発酵型の土壌を作り始めて3ヶ月ほど、大きく畑の状況が変わり始めました。4月の上旬に植えたじゃがいもを収穫していたのですが、病気で早々に枯れてしまったじゃがいもの株を掘り起こしてみると↓のようなじゃがいもが出てきました。

普通ならこういう痛んだイモは、ベチョベチョになって、強烈なニオイ(牛のフンみたいなニオイ?)を放ちます。要はじゃがいものデンプンが腐って異臭を放つわけです。
しかし、このじゃがいもは臭くないし、白い菌糸がまとわりついています。臭ってみるとワイン?のようなアルコール臭がします。どうやら、腐ったのではなく酵母菌により発酵分解されて、じゃがいもの糖分がアルコールへと変化しているようなのです。もしかしたら、デンプンに麹菌のようなものがついて糖に変化し、さらに酵母菌によりアルコールへと変化しているのかも?
なにが起こっているのか詳しくはわかりませんが、間違いなくアルコール臭がするので先程説明したような微生物による作用が起こっているのは確実です。
腐敗と発酵の違いをよく知らないという人のために簡単に解説すると、腐敗は人間にとって有害な微生物の生産物で、発酵は人間にとって有用な微生物の生産物と区別されています。

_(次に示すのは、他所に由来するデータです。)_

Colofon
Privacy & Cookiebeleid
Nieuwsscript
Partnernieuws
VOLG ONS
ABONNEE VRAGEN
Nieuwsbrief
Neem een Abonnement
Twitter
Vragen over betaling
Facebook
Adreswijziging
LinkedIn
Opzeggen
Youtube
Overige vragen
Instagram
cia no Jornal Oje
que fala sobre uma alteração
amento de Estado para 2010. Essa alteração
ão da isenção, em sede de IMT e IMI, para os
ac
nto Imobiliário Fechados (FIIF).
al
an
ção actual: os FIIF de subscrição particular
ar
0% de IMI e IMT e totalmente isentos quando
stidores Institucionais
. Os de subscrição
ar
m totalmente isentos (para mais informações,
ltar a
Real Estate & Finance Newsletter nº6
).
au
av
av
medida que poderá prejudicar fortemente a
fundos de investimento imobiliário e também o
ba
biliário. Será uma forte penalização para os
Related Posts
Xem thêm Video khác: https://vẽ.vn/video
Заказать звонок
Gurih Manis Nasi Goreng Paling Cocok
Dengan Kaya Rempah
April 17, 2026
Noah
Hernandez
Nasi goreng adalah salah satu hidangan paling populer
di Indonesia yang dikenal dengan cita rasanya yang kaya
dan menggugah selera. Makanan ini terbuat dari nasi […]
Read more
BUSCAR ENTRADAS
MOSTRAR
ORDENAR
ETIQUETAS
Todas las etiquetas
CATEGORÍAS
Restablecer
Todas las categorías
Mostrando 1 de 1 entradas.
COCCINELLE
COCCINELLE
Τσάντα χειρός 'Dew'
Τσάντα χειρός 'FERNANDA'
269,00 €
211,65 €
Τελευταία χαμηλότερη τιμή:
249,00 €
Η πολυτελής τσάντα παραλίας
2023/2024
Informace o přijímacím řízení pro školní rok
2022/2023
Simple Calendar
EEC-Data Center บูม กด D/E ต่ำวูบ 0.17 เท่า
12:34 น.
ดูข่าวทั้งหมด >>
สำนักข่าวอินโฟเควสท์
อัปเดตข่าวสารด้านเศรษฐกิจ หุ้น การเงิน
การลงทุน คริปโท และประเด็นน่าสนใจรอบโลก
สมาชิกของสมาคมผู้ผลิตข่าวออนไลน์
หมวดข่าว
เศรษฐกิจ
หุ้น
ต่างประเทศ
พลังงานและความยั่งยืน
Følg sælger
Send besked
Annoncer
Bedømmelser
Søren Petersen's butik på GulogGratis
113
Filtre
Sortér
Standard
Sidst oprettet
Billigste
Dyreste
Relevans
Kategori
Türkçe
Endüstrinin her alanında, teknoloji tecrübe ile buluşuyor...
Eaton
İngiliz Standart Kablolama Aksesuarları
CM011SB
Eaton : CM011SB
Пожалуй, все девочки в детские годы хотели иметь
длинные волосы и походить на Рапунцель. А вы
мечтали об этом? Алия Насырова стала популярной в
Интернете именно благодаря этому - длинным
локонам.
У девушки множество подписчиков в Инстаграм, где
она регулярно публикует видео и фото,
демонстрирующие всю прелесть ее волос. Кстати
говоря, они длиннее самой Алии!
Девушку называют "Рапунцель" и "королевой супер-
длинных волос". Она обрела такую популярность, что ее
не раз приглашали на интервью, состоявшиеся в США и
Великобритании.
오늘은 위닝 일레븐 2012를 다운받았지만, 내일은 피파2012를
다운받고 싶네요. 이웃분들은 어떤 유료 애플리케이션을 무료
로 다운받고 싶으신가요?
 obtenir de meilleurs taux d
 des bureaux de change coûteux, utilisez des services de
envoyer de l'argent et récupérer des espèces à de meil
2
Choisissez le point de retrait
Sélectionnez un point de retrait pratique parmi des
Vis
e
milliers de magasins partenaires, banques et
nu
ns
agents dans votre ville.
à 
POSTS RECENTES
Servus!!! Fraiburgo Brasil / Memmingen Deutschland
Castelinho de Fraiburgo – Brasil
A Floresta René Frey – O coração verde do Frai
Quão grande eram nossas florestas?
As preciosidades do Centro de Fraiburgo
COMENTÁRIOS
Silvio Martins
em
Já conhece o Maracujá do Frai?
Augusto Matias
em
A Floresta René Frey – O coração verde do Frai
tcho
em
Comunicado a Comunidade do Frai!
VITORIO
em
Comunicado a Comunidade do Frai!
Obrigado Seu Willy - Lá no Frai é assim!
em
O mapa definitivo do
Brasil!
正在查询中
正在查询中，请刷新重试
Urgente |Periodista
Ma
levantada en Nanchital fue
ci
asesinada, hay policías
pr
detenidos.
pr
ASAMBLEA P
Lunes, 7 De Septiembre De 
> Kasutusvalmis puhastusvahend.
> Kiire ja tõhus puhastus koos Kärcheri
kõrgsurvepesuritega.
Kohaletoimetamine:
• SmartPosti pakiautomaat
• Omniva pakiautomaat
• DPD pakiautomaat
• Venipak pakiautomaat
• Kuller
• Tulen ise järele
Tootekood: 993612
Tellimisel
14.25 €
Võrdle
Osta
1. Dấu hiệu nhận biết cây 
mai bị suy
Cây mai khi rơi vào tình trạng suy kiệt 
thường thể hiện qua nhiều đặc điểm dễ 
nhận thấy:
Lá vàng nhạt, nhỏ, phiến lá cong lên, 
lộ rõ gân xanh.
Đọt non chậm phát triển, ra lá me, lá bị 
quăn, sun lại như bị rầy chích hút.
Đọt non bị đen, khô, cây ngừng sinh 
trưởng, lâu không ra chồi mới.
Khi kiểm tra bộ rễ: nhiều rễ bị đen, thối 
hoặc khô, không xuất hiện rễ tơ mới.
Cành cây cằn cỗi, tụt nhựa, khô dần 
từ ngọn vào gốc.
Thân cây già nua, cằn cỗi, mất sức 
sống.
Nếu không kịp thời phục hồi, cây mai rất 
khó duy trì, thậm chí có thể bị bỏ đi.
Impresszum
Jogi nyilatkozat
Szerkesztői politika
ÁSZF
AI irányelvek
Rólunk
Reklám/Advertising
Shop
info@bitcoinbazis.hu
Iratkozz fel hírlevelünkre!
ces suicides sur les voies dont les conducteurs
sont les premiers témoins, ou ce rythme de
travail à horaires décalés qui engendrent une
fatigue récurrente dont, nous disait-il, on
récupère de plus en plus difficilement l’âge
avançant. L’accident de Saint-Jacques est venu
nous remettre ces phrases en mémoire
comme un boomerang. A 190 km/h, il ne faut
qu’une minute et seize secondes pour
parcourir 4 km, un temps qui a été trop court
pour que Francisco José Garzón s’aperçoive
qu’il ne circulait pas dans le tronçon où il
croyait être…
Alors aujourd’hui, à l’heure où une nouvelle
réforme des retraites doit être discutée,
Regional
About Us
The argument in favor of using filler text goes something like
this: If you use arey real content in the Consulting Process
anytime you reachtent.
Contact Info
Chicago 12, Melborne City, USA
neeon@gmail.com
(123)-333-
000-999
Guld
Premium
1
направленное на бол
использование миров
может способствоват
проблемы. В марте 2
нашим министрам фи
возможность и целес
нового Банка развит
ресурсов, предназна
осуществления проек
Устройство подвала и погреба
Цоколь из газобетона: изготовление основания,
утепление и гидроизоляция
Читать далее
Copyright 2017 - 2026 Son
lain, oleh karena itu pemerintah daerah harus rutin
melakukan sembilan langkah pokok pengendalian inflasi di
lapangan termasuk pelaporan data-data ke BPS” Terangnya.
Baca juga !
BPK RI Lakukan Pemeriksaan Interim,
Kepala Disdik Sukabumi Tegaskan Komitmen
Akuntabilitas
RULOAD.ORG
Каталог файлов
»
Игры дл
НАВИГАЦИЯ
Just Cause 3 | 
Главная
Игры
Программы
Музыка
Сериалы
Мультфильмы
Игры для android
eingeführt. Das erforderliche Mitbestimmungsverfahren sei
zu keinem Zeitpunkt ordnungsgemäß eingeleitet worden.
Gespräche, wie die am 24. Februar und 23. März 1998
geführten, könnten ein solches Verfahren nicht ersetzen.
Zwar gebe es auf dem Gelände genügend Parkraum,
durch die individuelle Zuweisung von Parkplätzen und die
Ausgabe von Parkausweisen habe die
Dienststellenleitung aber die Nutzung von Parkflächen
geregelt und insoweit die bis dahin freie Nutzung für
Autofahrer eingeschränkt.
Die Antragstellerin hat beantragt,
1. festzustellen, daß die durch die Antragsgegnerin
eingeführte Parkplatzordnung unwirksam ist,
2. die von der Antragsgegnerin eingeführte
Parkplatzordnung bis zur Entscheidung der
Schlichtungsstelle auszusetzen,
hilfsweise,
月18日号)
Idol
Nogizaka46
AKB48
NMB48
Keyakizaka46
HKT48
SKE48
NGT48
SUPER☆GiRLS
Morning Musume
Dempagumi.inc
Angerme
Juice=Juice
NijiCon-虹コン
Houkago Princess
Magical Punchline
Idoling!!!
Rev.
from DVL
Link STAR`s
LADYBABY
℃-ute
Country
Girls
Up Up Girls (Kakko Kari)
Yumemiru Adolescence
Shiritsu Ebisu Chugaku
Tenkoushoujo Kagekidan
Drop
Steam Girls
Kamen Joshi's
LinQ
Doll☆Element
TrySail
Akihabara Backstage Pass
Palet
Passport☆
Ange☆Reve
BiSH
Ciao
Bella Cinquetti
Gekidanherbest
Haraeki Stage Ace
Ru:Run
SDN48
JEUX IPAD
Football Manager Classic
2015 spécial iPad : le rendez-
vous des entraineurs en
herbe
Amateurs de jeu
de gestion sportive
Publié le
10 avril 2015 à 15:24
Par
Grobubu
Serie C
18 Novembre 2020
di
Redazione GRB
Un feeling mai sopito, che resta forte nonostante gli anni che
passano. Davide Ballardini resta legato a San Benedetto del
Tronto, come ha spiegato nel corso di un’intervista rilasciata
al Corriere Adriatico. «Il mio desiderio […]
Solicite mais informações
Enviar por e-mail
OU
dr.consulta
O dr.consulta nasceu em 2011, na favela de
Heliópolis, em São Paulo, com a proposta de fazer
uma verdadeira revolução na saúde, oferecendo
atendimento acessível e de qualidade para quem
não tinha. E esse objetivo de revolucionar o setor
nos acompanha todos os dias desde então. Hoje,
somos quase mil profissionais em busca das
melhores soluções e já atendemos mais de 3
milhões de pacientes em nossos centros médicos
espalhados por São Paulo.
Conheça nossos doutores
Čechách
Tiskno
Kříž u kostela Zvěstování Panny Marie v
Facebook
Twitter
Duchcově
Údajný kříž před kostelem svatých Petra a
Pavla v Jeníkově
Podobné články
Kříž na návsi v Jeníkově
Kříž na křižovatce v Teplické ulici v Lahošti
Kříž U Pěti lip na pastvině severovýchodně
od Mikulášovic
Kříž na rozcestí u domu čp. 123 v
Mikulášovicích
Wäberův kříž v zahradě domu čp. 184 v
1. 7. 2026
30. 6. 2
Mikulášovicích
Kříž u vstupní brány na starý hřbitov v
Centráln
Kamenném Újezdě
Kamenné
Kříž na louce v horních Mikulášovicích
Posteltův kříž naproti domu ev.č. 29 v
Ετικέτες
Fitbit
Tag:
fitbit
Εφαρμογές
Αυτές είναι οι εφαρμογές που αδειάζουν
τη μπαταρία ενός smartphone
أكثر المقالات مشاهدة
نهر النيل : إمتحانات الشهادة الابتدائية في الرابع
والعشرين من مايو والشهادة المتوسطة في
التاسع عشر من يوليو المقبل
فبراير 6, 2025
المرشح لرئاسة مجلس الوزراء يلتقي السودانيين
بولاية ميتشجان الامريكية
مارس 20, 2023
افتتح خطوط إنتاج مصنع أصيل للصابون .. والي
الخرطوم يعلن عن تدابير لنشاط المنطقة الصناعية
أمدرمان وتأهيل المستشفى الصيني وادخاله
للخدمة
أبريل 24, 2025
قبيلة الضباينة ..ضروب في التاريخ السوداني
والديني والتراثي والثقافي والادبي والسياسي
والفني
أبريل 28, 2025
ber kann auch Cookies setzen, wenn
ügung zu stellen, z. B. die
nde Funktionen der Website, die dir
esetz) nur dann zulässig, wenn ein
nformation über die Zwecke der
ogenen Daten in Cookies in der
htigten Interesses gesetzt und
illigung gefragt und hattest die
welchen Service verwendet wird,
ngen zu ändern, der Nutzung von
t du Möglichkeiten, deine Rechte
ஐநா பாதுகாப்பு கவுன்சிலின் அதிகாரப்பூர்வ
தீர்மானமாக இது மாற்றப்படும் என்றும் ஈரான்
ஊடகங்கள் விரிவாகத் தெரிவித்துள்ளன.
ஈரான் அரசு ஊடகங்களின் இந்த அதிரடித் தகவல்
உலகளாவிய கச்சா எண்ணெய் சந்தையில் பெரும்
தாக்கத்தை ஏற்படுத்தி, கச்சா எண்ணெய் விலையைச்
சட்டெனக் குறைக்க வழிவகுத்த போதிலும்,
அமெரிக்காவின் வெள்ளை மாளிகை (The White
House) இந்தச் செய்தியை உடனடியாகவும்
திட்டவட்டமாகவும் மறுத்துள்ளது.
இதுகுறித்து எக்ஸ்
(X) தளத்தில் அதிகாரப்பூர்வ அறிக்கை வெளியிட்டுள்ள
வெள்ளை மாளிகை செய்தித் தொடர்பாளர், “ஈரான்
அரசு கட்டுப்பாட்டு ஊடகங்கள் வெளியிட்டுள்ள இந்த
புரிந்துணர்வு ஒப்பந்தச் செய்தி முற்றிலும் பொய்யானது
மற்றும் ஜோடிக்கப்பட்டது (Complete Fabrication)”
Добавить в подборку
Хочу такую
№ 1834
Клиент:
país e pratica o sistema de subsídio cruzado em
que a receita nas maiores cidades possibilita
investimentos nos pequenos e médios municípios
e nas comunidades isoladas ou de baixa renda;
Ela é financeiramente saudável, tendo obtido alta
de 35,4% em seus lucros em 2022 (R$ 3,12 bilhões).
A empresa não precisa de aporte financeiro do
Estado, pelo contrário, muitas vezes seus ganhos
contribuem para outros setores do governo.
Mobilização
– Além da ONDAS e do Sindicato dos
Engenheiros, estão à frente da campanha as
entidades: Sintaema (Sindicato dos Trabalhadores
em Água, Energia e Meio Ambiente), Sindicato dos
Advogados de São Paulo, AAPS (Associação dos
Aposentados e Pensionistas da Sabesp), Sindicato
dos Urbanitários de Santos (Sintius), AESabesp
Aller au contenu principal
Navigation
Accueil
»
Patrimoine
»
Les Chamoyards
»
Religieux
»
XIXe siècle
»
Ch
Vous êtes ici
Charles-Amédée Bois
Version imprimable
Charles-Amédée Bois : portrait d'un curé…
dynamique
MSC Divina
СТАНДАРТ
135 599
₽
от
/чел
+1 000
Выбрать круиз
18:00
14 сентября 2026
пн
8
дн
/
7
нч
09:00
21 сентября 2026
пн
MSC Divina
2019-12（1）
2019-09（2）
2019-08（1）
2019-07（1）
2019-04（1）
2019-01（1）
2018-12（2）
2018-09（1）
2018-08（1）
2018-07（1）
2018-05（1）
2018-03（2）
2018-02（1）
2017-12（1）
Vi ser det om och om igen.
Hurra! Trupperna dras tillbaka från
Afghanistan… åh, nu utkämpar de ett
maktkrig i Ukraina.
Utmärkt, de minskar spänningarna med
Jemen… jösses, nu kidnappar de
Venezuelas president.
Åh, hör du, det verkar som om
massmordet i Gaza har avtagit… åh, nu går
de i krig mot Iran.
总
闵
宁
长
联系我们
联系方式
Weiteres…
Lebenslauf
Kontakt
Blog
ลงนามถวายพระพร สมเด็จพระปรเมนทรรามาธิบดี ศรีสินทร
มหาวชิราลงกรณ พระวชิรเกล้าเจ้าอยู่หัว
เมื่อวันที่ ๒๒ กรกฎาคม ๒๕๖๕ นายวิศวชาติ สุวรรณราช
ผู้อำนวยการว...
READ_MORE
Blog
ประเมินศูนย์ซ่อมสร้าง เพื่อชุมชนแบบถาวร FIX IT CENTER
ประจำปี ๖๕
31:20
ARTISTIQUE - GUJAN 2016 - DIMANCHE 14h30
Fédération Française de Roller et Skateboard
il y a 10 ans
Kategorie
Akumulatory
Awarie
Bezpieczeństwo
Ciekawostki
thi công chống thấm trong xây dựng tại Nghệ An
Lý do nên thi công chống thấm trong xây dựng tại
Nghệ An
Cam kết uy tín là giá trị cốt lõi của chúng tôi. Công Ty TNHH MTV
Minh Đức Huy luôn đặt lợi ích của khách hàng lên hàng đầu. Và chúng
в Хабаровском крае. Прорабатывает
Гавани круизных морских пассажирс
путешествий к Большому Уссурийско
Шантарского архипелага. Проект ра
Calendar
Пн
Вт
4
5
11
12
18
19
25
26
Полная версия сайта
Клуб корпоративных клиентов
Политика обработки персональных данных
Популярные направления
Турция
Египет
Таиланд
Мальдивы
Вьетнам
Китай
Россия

もっと簡単にいうと、腐敗は臭くて、発酵はいい匂いと感じます。腐敗をクサイと感じて、発酵をいい匂いと感じるのは、人間が食べられるかどうか判別しつづけて今日まで生き続け、自然と獲得した能力なんだろうなと、僕は思っています。

枯れてしまった株はそこそこあったので、あちこちの痛んだイモを嗅ぎ比べしてみたんですが、アルコール臭のするもの、酸っぱいニオイ(乳酸菌分解?)がするもの、腐ったニオイのするもの、いろんなニオイが入り混じったものと、様々でした。
畑のその場所その場所の環境に最適な土着の微生物が繁殖した結果、上記のようなニオイの差になって現れたんだと考えています。これだけ発酵型に傾いたのは今年の雨の少なさも手伝っているかもしれませんが…。いずれは腐ったニオイのするものがゼロになるような、発酵型の土を作りたいなと思っています。
ちなみにじゃがいもはウォッカの原料で、立派なアルコールの原料です。日本でも北海道ではじゃがいも焼酎なるものが製造されているとか。お酒は純粋培養みたいな感じで、畑の中でアルコールを醸造しようとは思いませんが、そういった環境を作れたら面白いですよね。
もうひとつ言わせていただくと、一般的な畑では発酵型の微生物の数が少ないため、痛んだじゃがいもからアルコール臭がする…なんてことはあまりないと思います。家庭菜園で栽培した方ならあの種芋が腐ったニオイの印象って残ってるんじゃないでしょうか。